Exercise text:
|---|

Before you get too excited, this is not a blog about sexy lingerie from Frederick’s of Hollywood.

When I was a kid I became an avid music fan. It’s probably why I decided to pursue a career as a composer/arranger then a music teacher, until I figured out how much it didn’t pay. Then I decided to become a writer, which doesn’t pay much better. That didn’t stop my lifelong interest in collecting classic vinyl. Today I have a collection of stuff that has never seen the light of CD or MP3. Jazz, soundtracks, easy listening, big bands, classical – you name it and I’ve probably got it in one form or another.

Recently I added a new turntable to my entertainment system. Then I began sorting through my collection, playing records (yes, records – remember those?) that I hadn’t listened to in years. Perhaps it was because I had finally gifted myself with a decent turntable, but damn – they sounded better than I remembered! Count Basie. Duke Ellington. Ella Fitzgerald. Nat Cole. Sinatra. The original soundtrack album from “Goldfinger.” Beethoven’s nine symphonies. All in glorious mono and stereo.

|---|

Supplied records:
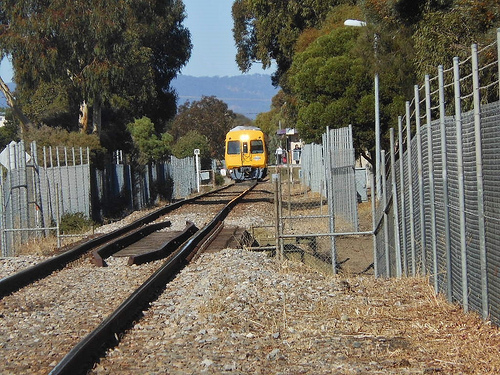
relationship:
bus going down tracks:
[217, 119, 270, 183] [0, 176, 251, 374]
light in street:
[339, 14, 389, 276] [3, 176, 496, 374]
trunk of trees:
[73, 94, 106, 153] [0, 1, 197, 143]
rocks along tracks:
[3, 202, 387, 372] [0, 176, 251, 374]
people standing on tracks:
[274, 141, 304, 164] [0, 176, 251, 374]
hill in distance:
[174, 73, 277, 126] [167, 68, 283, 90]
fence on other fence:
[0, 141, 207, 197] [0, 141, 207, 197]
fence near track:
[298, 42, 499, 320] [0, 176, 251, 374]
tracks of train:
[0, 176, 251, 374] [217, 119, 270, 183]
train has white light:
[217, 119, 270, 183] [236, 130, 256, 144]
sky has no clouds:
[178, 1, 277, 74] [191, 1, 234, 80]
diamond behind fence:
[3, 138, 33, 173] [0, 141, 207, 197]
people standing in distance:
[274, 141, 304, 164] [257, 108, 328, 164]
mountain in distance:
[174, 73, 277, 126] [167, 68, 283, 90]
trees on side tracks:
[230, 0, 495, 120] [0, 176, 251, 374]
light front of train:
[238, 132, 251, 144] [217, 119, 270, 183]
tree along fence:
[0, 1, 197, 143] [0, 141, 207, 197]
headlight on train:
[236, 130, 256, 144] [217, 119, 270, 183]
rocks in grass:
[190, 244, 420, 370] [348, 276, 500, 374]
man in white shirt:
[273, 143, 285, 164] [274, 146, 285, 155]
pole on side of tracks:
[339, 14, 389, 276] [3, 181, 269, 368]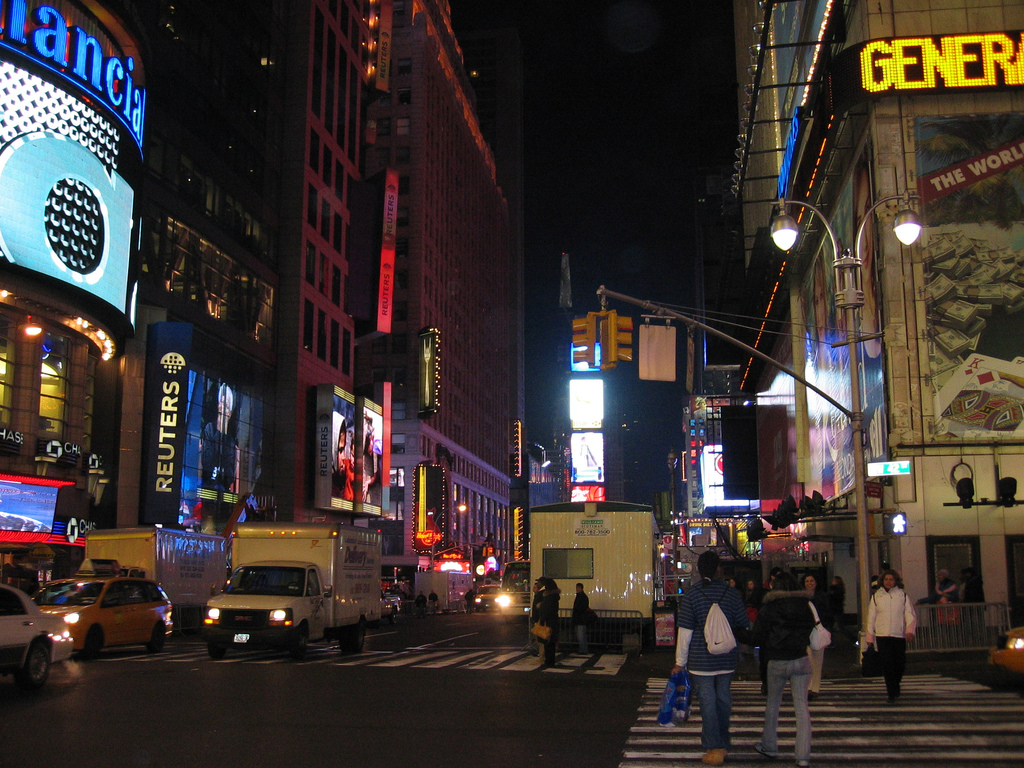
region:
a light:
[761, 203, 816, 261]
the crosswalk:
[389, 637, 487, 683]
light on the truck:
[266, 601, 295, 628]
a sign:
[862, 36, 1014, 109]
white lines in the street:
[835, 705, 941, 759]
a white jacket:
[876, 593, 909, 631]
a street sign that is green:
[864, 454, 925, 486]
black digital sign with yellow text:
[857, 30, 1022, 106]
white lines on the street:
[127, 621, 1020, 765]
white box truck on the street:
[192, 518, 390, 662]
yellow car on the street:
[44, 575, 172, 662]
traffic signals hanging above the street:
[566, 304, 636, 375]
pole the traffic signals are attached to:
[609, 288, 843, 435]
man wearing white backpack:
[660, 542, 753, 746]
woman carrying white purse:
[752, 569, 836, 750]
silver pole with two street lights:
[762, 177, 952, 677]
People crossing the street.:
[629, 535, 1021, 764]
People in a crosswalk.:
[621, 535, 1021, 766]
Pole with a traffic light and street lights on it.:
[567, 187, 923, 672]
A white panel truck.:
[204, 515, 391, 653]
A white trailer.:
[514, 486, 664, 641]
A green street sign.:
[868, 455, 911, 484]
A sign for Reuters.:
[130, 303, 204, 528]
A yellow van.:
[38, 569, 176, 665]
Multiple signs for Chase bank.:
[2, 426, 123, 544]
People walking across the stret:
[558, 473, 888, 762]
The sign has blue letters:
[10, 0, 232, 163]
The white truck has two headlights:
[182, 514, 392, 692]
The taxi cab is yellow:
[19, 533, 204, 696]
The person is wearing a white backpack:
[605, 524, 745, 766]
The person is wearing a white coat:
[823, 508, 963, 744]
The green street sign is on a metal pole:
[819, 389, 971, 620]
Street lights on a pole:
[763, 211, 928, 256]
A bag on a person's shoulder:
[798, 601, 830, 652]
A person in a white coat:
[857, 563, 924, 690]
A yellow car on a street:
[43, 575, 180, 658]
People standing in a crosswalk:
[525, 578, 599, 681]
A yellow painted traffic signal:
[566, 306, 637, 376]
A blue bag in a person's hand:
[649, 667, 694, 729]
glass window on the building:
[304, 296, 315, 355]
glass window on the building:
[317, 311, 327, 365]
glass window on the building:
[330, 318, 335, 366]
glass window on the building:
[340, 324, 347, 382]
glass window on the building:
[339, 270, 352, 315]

|---|

Work order 1: Condense the paragraph of the vinyl blog excerpt beginning "When I was a kid" into a short bulleted list that keeps its main facts.
Work order 2: Translate this sentence from the vinyl blog excerpt into Spanish: "Recently I added a new turntable to my entertainment system."
Work order 3: Pick up the vinyl blog excerpt after its final sentence and carry it forward.
The listing has no connection to the vinyl blog excerpt.

Result 1:
- Became an avid music fan as a kid
- Pursued composing/arranging, then music teaching, until realizing how little it paid
- Switched to writing, which pays little better
- Kept up a lifelong interest in collecting classic vinyl
- Owns records never released on CD or MP3, covering jazz, soundtracks, easy listening, big bands, classical and more

Result 2: Hace poco añadí un tocadiscos nuevo a mi sistema de entretenimiento.

Result 3:
While I listened to them, the memories came back - late nights in college spent listening to Dave Brubeck and Earth, Wind and Fire (with and without Lambrusco or weed). Make-out sessions accompanied by Barry White or Lou Rawls. The thrill of discovering a rare jazz or Sinatra album at a record collector’s convention. Listening once again to a classic Bob Newhart or George Carlin comedy routine recorded live in front of an enthusiastic audience.

Music and romance have always walked hand in hand. Would “Casablanca” have been the same without “As Time Goes By” on the soundtrack? How about the comedy “Sabrina,” where “Isn’t it Romantic?” could be heard every time Audrey Hepburn was about to be kissed by William Holden? And who can forget “10,” when Bo Derek seduced Dudley Moore by claiming that she really got turned on doing it to Ravel’s “Bolero”? I’ll admit that one had me scratching my head, but it was funny.

I remember Saturday nights when I was growing up, our folks would hustle me and my brother off to bed early with the excuse that it was past our bedtime. After the lights were turned off I’d hear music emanating from the living room. Being a curious kid I peeked around the corner. There they were, dancing to the tunes of Tommy Dorsey or Glenn Miller from the record player. Mom’s head would be resting on dad’s shoulder, her eyes closed while his arms enfolded her.

Man, if that wasn’t true love I’d never see anything like it. Memories are made of this.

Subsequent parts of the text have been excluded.